Dice Milena Busquets en su artículo ‘Las mejores madres del mundo’ que ser madre “en realidad no es tan difícil: solo consiste en querer, en amar, y amar solo consiste en estar atento al otro y en respetarlo.” Esto me recordó a una frase del poeta italiano Dante Alighieri que intento llevar por bandera allá donde amo: “Hay un secreto para vivir feliz con la persona amada: no pretender modificarla.” Y entonces sospecho que, a estas alturas de la humanidad, después de miles de canciones, películas y literatura hablando de amor –o, precisamente por todo lo que estas nos han cantado y contado–, no tenemos ni idea de amar. Mucho menos de amarnos.
Se dice que el primer amor es el que nunca olvidas, el que recuerdas con más cariño, el que te deja un poso de nostalgia para siempre. He dejado de pensar así desde que soy consciente –no hace mucho– de que el amor por una misma debería ser el primero, y suele ser el primero que olvidamos. También dicen que ese primer amor suele descubrirse en la adolescencia. En mi caso, mi “primer amor” y yo nos encontramos en la post adolescencia, ese período que va desde el fin de la rebeldía, la melancolía y el “yo sé más que tú, mamá” hasta que aprendemos –generalmente, tras desamores y fracasos vitales varios– a amarnos a nosotras mismas. Cada cuál sabrá cuánto le duró o si aún está en pleno aprendizaje.
Decía que me enamoré –el llamado enamoramiento romántico– por primera vez a los 22 años, una vez superada la adolescencia, esos años en los que me amé y me respeté menos que nunca y traté de modificarme para siempre. Esos años en los que no vivía feliz conmigo misma ni con las personas amadas. Y ahora pienso que la vida me concedió el generoso don de amar a otra persona solo cuando comencé a amarme a mí. Solo cuando dejé de boicotear mi diferencia intentando ser una igual, una como las demás –con toda la lucha inútil que eso conlleva siempre. Cuando dejé de faltarme al respeto tratando de cambiarme. Cuando dejé de despreciarme y despreciar la ayuda y el amor que me brindaban.
Dicen las que son madres, entre ellas Milena, que no hay amor más incondicional, indestructible, inevitable y absoluto que el que se siente por un hijo.
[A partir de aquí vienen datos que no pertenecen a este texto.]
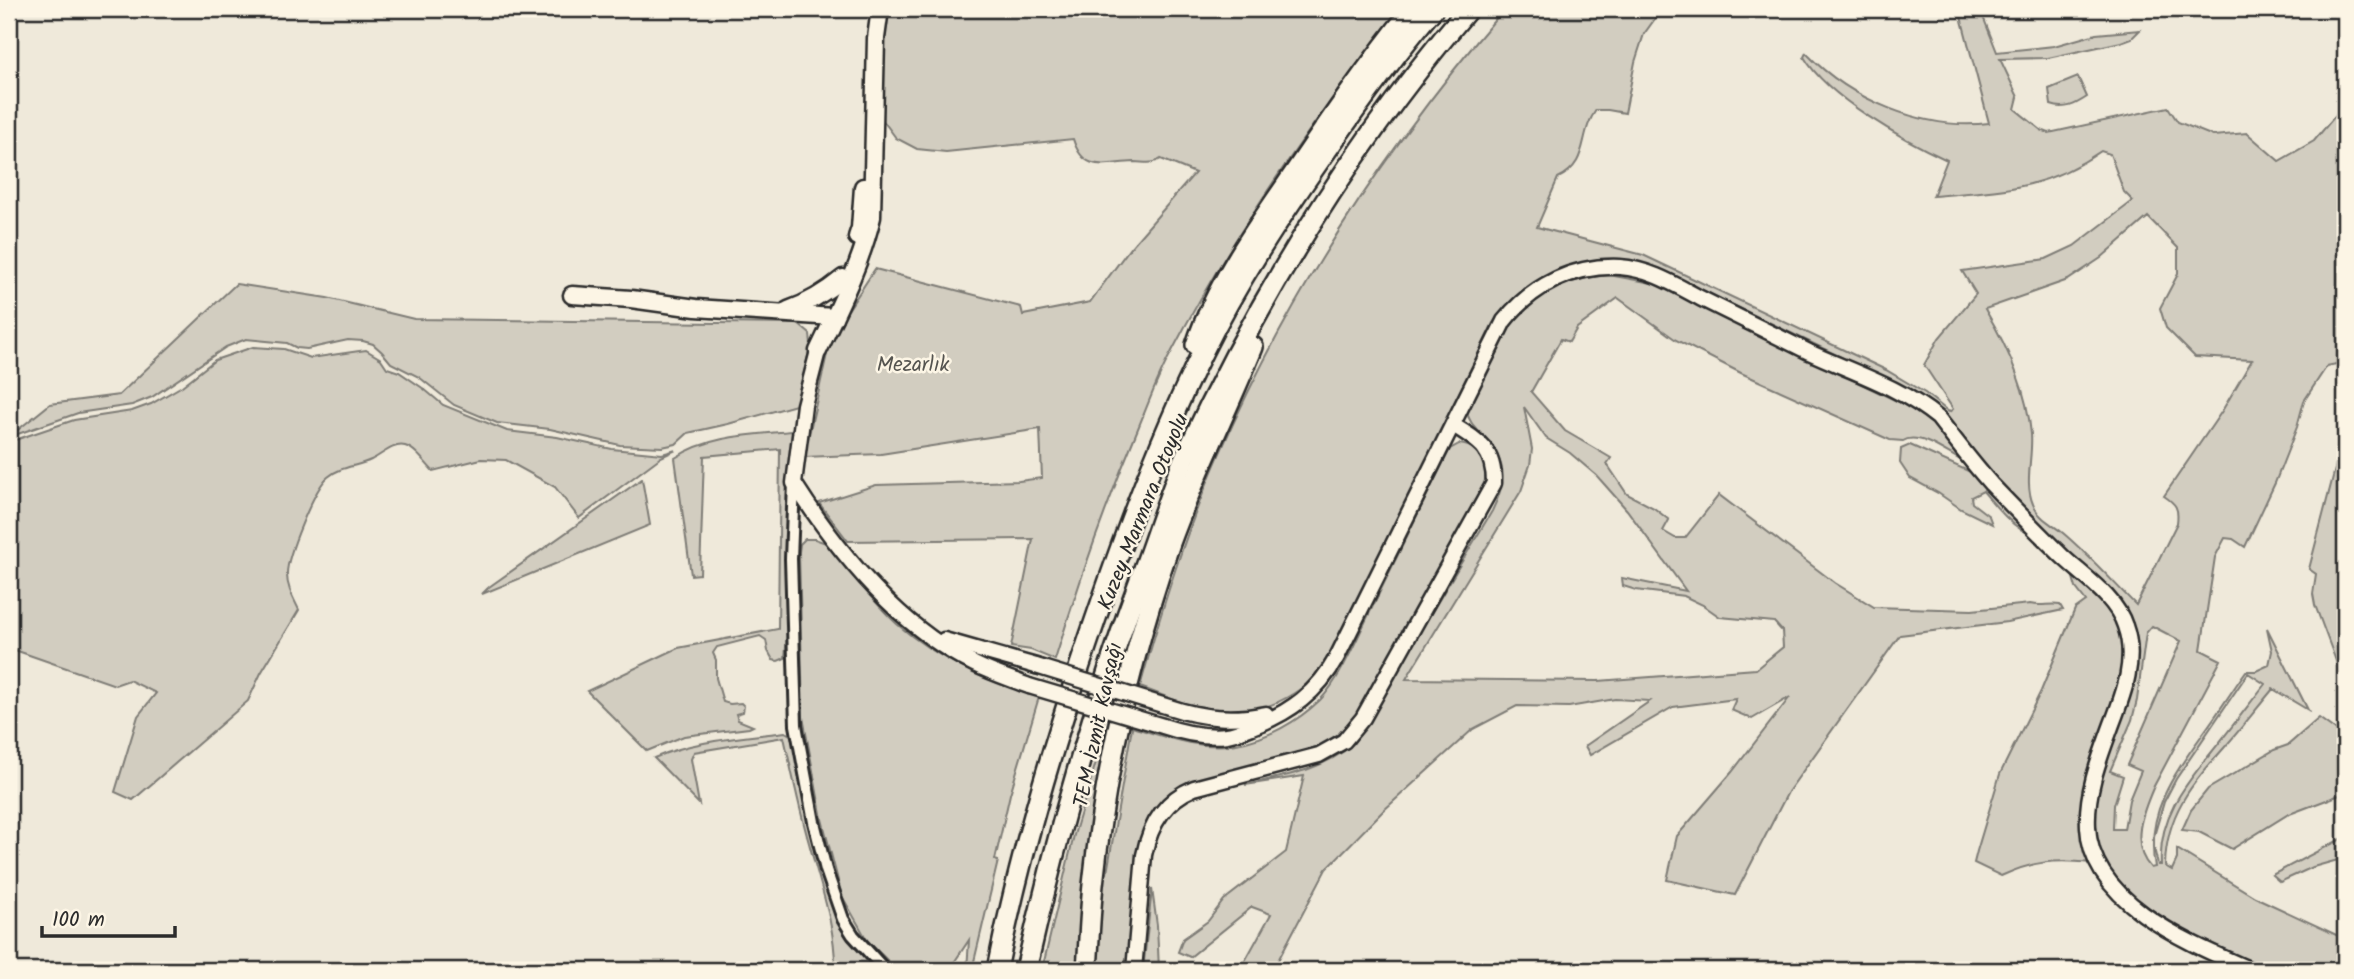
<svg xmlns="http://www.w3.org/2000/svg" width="2354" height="979" viewBox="0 0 2354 979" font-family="Kalam,sans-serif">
  <rect width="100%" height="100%" fill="#efe9da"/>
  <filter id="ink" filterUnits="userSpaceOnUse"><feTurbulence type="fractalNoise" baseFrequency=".0143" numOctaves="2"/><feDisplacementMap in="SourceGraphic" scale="14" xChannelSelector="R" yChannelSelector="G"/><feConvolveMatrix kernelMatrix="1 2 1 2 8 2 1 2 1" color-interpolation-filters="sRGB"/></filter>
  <g filter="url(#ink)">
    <g fill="#d2cdc0" stroke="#7e7c76" stroke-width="2" fill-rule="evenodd">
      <path d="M886 9H1399C1316 118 1234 231 1171 353 1158 376 1149 402 1139 426 1107 502 1079 581 1055 660L1031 650 1011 647 1033 539 848 541 819 503 876 485 1019 481 1042 478 1040 429 881 454 804 457 831 336 875 269 1021 307 1023 315 1090 302 1130 248 1195 173 1161 159C1152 165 1144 162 1134 162 1105 163 1084 174 1073 139L946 152 917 149 896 138 882 119Z"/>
      <path d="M1504 9H1662L1644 34 1635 62 1625 113 1608 110H1596C1578 135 1590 163 1558 178L1537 227 1643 255 1886 370 1925 393 1949 412 1953 409 1924 365 1939 338 1976 294 1962 271 2046 259 2074 246 2133 201 2124 192 2110 154 2101 151C2043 191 2001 190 1933 196L1947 160C1904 140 1828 98 1804 57L1806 53C1851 100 1924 131 1989 123L1959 9H1980L1997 52 2054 46 2096 34 2140 30 2132 38 2121 42 2048 58 2000 59 2018 97 2015 109 2041 130 2049 133 2168 107 2178 122 2213 136 2247 133 2279 161 2314 141 2345 104V366L2341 363 2327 366 2304 401 2297 427 2275 483 2245 547 2233 539 2225 538 2215 557 2201 650 2221 660 2154 786C2143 811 2129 845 2151 868L2155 867C2144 810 2178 769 2209 725 2222 707 2233 689 2246 671H2256L2269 665 2272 651 2267 628 2308 710 2273 689C2257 708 2241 729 2224 748 2191 785 2166 814 2165 866L2172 870 2177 859V849L2255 897 2345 939V970H2269L2234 956 2158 917 2139 903 2109 873 2095 841 2093 802 2134 633 2129 616 2122 606 1982 467 1887 379 1652 266C1587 253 1532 269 1493 323L1341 636C1335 647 1329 659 1321 669 1296 700 1251 719 1211 711 1186 706 1163 695 1140 687 1162 608 1186 530 1219 455 1290 292 1389 144 1504 9ZM2148 217 2178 248V274L2160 308 2166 328 2195 357 2252 360 2222 411 2164 496C2176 504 2179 508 2177 523L2136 605C2112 581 2089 555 2063 533 2052 524 2038 518 2033 504 2024 483 2033 456 2031 434 2027 390 2007 346 1985 309L2068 280 2101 258ZM2152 626 2181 641 2127 765 2141 771 2129 800 2124 829H2113L2114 805 2123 776 2110 771 2132 720 2137 700 2146 633ZM2248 673 2265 684C2247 707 2229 731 2211 753 2183 787 2158 819 2161 865H2158L2154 848V836L2164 802 2176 779Z"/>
      <path d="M2078 77 2087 97C2075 105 2065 110 2051 105L2049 89Z"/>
      <path d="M1609 275 1652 283 1901 403 1935 423 1964 462C1948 454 1919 431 1903 441L1890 440 1741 373 1676 340 1618 298 1577 328 1569 342 1561 339 1531 392 1565 431 1611 458 1607 464 1627 494 1654 508 1669 520 1663 531 1675 538H1685L1719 495 1835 583 1874 607 1972 610 2030 604C2041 607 2049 603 2060 605L2063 610 2007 622 1900 635 1788 792 1735 895 1667 880 1677 836 1732 772 1790 697 1752 719 1731 710 1736 699 1673 707 1590 755 1585 746 1650 701 1615 699 1569 707 1517 706 1473 729 1383 811 1326 869 1273 970H1240L1271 914 1252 907 1190 957 1178 952 1183 939 1208 921 1224 900 1286 852 1304 776 1245 785C1283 776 1322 771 1353 744L1492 511C1508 479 1507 462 1482 435 1475 427 1469 422 1467 412 1482 381 1505 321 1532 300 1554 284 1582 278 1609 275ZM1524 407 1546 438 1570 453 1597 476 1627 510 1686 591 1622 578 1623 586 1636 590 1684 596 1703 605 1720 617 1774 622 1782 631 1783 647 1756 669 1598 681 1406 679 1521 491 1530 465 1532 449Z"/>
      <path d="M236 284 327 298 414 319 798 324 810 334 811 344 796 405 728 424 688 433 676 444 662 447 620 445 550 429 497 423 454 405 419 377 391 363 382 352 373 344 363 341 348 340 307 349 297 348 287 343 246 339 226 347 152 397 132 405 78 413 9 437 50 404 119 395Z"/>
      <path d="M253 347 284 349 311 358 366 350 381 359 387 368 399 372 424 389 443 405 507 431 557 437 612 449 662 454 676 450 661 457 579 518 555 487 506 460 481 459 433 471C425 463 416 449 405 446 393 443 382 455 371 460 356 467 341 466 328 477 314 489 286 558 287 575 287 588 294 599 299 610L261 673 248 701 133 800 115 792 138 716 156 693 129 680 115 685 9 648V442L74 420 132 411 151 404 182 386 215 360Z"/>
      <path d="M2345 414V685L2315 605 2313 594 2316 574 2309 569 2335 469Z"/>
      <path d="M792 431 786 519 788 624 785 658 778 661 773 660 768 651 766 640 760 636 717 647 713 653 716 660V678L723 702 730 704 741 703 744 706 743 712 736 714 738 720 753 726 749 728 684 736 647 751 587 691 678 648 778 629 780 449 704 456 700 574 691 575 675 458C710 435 751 435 792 431Z"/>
      <path d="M1459 444C1488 448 1490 471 1481 493L1358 715 1344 730 1322 745 1296 755 1196 780 1141 839 1135 870 1128 970H1097L1104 872 1107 873 1132 727C1165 737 1200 750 1236 744 1267 739 1297 722 1320 700 1340 680 1357 638 1370 612 1396 558 1423 503 1450 449Z"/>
      <path d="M1910 445 1975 474 2030 533C2015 531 1993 503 1983 491L1971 497 1972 503 1989 516 1992 524 1961 509 1938 493 1910 478 1900 463 1901 449Z"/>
      <path d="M642 479 650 525 482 594 489 587Z"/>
      <path d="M805 539H815L826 543C849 570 871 600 897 624 938 660 987 681 1039 697L1010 794 995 860 998 861 972 970H967L969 940 949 970H897L867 940 842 896 822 819 803 717 799 552 800 544Z"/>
      <path d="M2072 574 2104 601 2118 623 2124 640 2122 683 2095 758 2091 863C2055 859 2034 861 2001 876L1974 863 1977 851 2000 774 2041 691 2075 609 2086 601 2076 588Z"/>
      <path d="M2319 718 2345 737V793L2287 815 2232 849 2199 832 2182 830 2191 810 2208 789 2274 750 2288 745Z"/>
      <path d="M1109 719 1112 721 1080 970H1042L1074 835Z"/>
      <path d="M785 732 792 736 812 840 836 919 840 928 877 970H835C836 928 820 884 809 843 799 808 792 773 784 737L694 752 691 759 699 804 654 758C695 740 741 738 785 732Z"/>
      <path d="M2345 837V858L2313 867 2280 882 2272 875Z"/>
      <path d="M1152 889 1157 925 1159 970H1143Z"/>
    </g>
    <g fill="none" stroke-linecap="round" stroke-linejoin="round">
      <defs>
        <path id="minor" d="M794 483 791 559 796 725 814 822 826 870 843 919 853 935 885 970"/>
        <g id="tertiary">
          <path d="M818 351 804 405 794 483C838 552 899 627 974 664 992 673 1011 679 1029 686"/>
          <path d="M944 640 1036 666"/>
          <path d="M1169 707C1202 718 1232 721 1266 714"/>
          <path d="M1163 726C1184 733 1205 738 1227 735 1235 734 1244 730 1252 727 1290 713 1318 692 1337 657L1504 321C1533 285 1573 265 1620 267 1651 269 1677 286 1704 300 1739 317 1774 335 1809 352 1852 372 1901 387 1938 418 1955 440 1972 463 1991 484 2014 508 2038 533 2062 556 2083 576 2116 597 2125 626 2137 659 2124 693 2112 724 2100 757 2086 791 2088 827 2091 904 2192 944 2251 970"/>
          <path d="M1134 970 1144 855C1150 825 1165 800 1194 788L1319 755 1344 741 1363 718 1494 483C1494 449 1479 441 1453 425"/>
        </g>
        <g id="secondary">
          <path d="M857 237 860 228 863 187"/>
          <path d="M572 295 631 299 696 308 834 317"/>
          <path d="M788 310C809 303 826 292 843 278"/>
          <path d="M818 351C839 307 861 264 872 217L876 38 880 9"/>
        </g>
        <g id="motorway">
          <path d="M1196 345C1215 288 1251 236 1285 187 1326 126 1367 66 1413 9"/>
          <path d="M997 970C1017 867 1047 765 1080 665 1116 558 1153 452 1203 351 1237 282 1280 217 1324 154 1358 105 1394 55 1433 9"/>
          <path d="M1026 970C1057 832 1096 696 1146 563 1159 528 1170 491 1185 457 1259 297 1354 143 1468 9"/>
          <path d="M1087 970C1089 942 1090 913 1093 885 1105 769 1132 653 1170 543 1194 476 1226 413 1253 347"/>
        </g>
      </defs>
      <use href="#minor" stroke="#2b2b2b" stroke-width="16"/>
      <use href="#tertiary" stroke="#2b2b2b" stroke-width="19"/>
      <use href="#secondary" stroke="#2b2b2b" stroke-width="21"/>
      <use href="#motorway" stroke="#2b2b2b" stroke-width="24"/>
      <use href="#minor" stroke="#fcf5e5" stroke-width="10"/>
      <use href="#tertiary" stroke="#fcf5e5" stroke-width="14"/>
      <use href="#secondary" stroke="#fcf5e5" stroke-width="16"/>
      <use href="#motorway" stroke="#fcf5e5" stroke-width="19"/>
      <defs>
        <g id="tertiary-bridge">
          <path d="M1036 666 1169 707"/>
          <path d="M1029 686 1163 726"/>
        </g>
      </defs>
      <use href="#tertiary-bridge" stroke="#2b2b2b" stroke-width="19" stroke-linecap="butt"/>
      <use href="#tertiary-bridge" stroke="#fcf5e5" stroke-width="14"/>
    </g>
  </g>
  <g text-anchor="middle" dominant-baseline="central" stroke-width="5" stroke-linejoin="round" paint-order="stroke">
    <g font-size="21" fill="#555450" stroke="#fcf5e5">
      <text x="913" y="365">Mezarlık</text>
    </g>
    <g font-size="21" fill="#2b2b2b" stroke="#fcf5e5">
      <text transform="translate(1144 512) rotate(-68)">Kuzey Marmara Otoyolu</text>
      <text transform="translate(1099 725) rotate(-78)">TEM İzmit Kavşağı</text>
    </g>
  </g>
  <rect width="2354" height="979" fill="none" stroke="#fcf5e5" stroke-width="35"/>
  <rect x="18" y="18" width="2319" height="944" fill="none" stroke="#2b2b2b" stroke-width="2.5" filter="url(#ink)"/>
  <path d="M42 926v10h133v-10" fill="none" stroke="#2b2b2b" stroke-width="3.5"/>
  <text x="52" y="926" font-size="21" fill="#2b2b2b" stroke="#fcf5e5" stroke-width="5" paint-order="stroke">100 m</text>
</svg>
No puedo contradecir a tantas (amorosas) madres, principalmente porque yo no lo soy ni lo seré, con lo que no me siento capaz de prometer amor eterno –prometo que te amo hoy, pero no sé si te amaré mañana. Y teniendo en cuenta lo que mi madre ha hecho y sigue haciendo por mí, no puedo más que creérmelo a pies juntillas. Ahora la cuestión es ¿por qué no sentimos ese amor tan categórico e ilimitado por nosotras mismas? ¿Por qué no nos enamoramos perdidamente de nosotras como hacemos de nuestros hijos y, a veces, las veces más locas, de nuestras parejas? ¿Por qué lo llaman amor ciego cuando para amar, amar bien, se necesita ver con claridad todas las luces y las sombras de la persona amada?
Como decía, es ahora, haciéndome estas preguntas cuyas respuestas suponen el broche de oro de esa etapa tan humana como imprescindible que es la post adolescencia, cuando me doy cuenta de que el primer –y último, quizá único– gran amor, el que nunca debes olvidar, el que has de recordar con más cariño y menos nostalgia, eres tú misma. Que estés en la etapa que estés, vivas con quien vivas y te enamores de quien te enamores, lo más importante es amarte. Aceptándote, respetándote y estando atenta a tus necesidades y deseos. Porque solo así, con dedicación, compasión y tolerancia hacia ti, podrás amar y vivir feliz con la persona amada, empezando por ti. Sin pretender modificarte, sin pretender modificarla.